# Why These Tegra Exclusives Suck



## Larry94 (Oct 21, 2011)

Hello! I am a proud HP TouchPad owner and what the CM Team has done with this device is truly amazing. With minor tweaking 95% of Android games can be run very well on the device.

Recently though, more games are becoming difficult to run due the games being "Tegra Optimized". Causing them to be unavailable to thousands of capable devices.

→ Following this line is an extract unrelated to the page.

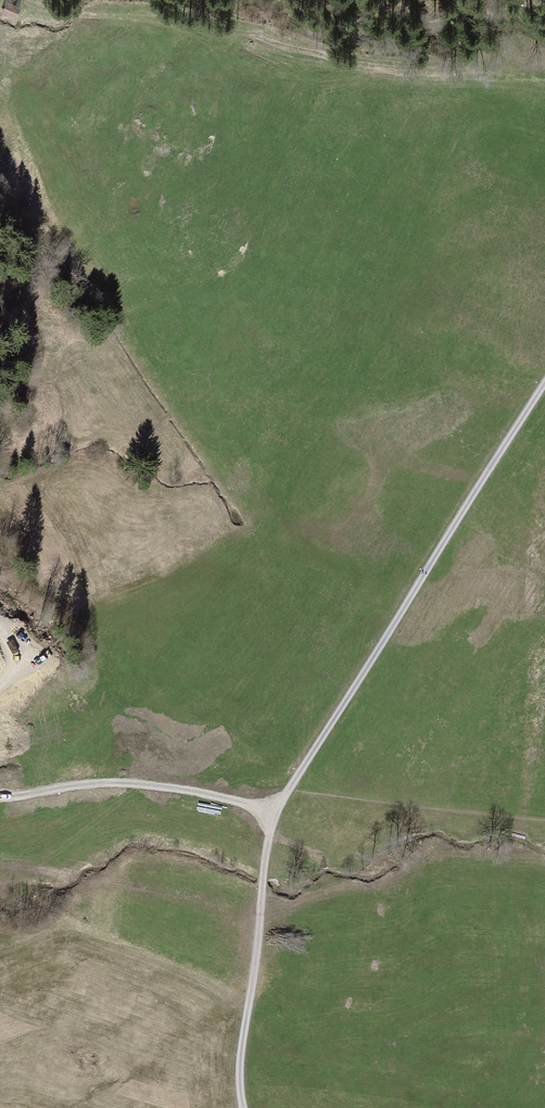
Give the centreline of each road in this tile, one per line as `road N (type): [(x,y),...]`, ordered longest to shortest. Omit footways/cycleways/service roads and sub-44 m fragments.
road 1 (track): [(21,0),(82,14),(229,27),(389,68),(544,82)]
road 2 (track): [(290,792),(544,381)]
road 3 (track): [(241,1107),(262,877),(275,817),(290,792)]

For example, N.O.V.A 3 has Tegra optimizations including, Depth of Field, Smoke effects, and Fire effects. With some tweaking thanks to Chainfire 3D these effects can be enabled on your device by enabling the Nvidia plugin in CF3D. Here are the results.

Without Chainfire 3D:










With Chainfire 3D:



Spoiler

















Spoiler

















Spoiler















Kind of ridiculous eh? (Note that cinematics sometimes don't show and instead just a flickering black screen due to the poor optimization)

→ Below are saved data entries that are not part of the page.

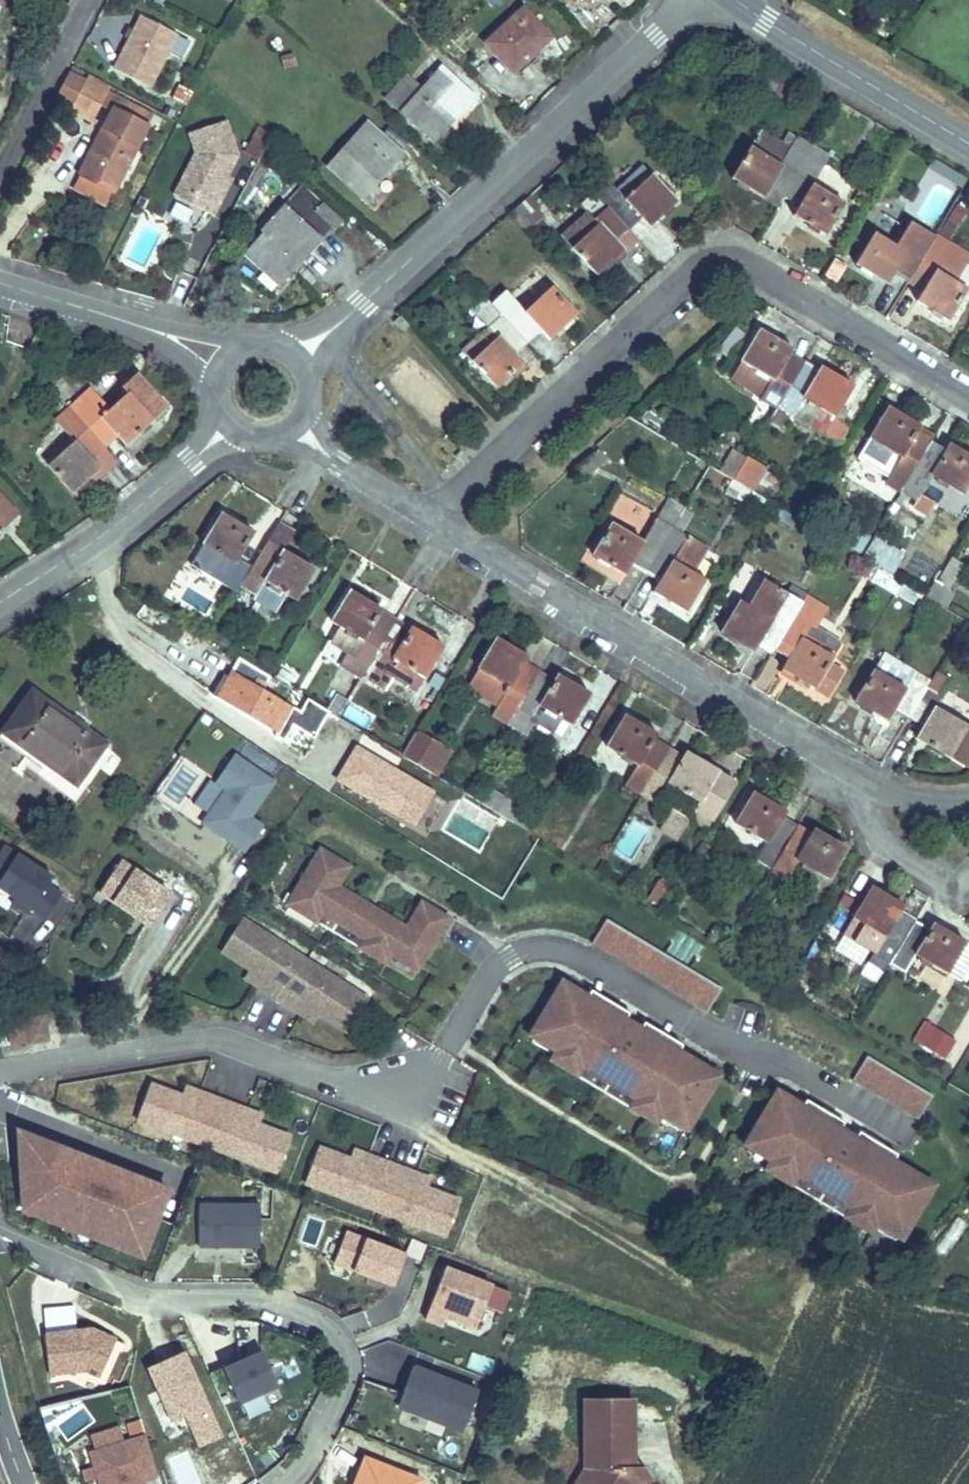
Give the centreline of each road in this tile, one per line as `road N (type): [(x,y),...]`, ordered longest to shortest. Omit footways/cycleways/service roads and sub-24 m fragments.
road 1 (residential): [(421,517),(703,259),(722,251),(756,263),(968,395)]
road 2 (residential): [(968,805),(918,803),(870,781),(421,517)]
road 3 (residential): [(300,358),(695,0)]
road 4 (residential): [(0,1238),(125,1293),(164,1304),(254,1303),(333,1330),(349,1371),(343,1397),(287,1483)]
road 5 (residential): [(0,1071),(208,1040),(316,1077),(362,1083),(406,1075)]
road 6 (residential): [(0,603),(101,535),(229,424)]
road 7 (tertiary): [(740,0),(968,144)]
road 8 (residential): [(227,358),(0,276)]
road 9 (residential): [(0,175),(91,0)]
road 10 (residential): [(421,517),(325,452),(301,422)]

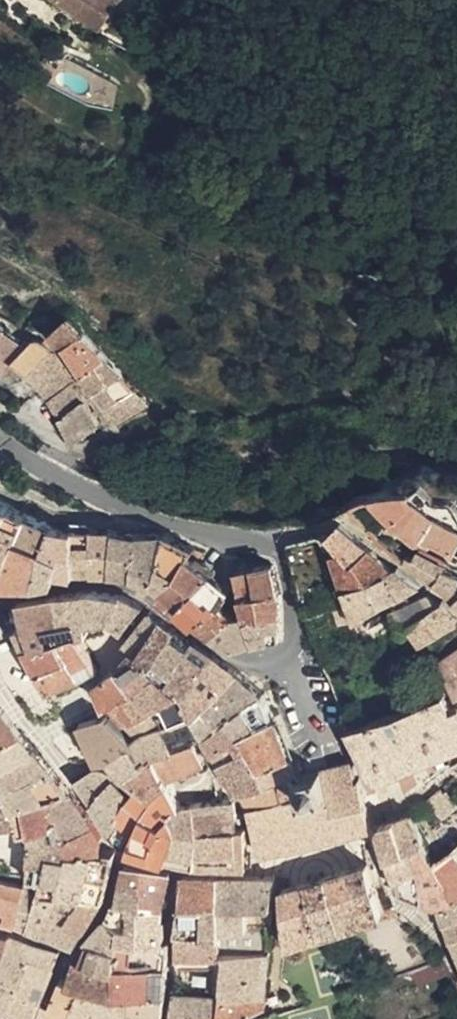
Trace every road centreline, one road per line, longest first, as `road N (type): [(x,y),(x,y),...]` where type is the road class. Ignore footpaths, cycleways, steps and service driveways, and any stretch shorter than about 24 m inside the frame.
road 1 (residential): [(279,658),(258,662),(152,589),(94,579),(28,591),(0,608)]
road 2 (residential): [(0,437),(101,494),(267,546)]
road 3 (residential): [(267,546),(290,563),(299,592),(297,644),(279,658)]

Developers need to realize that they could offer a much better experience to many more users by taking advantage of not only Tegra Devices, but also devices with Mali, Adreno, and PowerVR GPU's.

What do you think about this?


----------



## MissionImprobable (Feb 12, 2012)

Pretty sure NVidia is paying them big bucks to optimize the games for their chipset.


----------



## yarly (Jun 22, 2011)

MissionImprobable said:


> Pretty sure NVidia is paying them big bucks to optimize the games for their chipset.


Yeah they generally are. It's a pain in the ass to go out of your way to do all that without some worth while incentive. Tegra is not exactly a big marketshare of the Android market either.


----------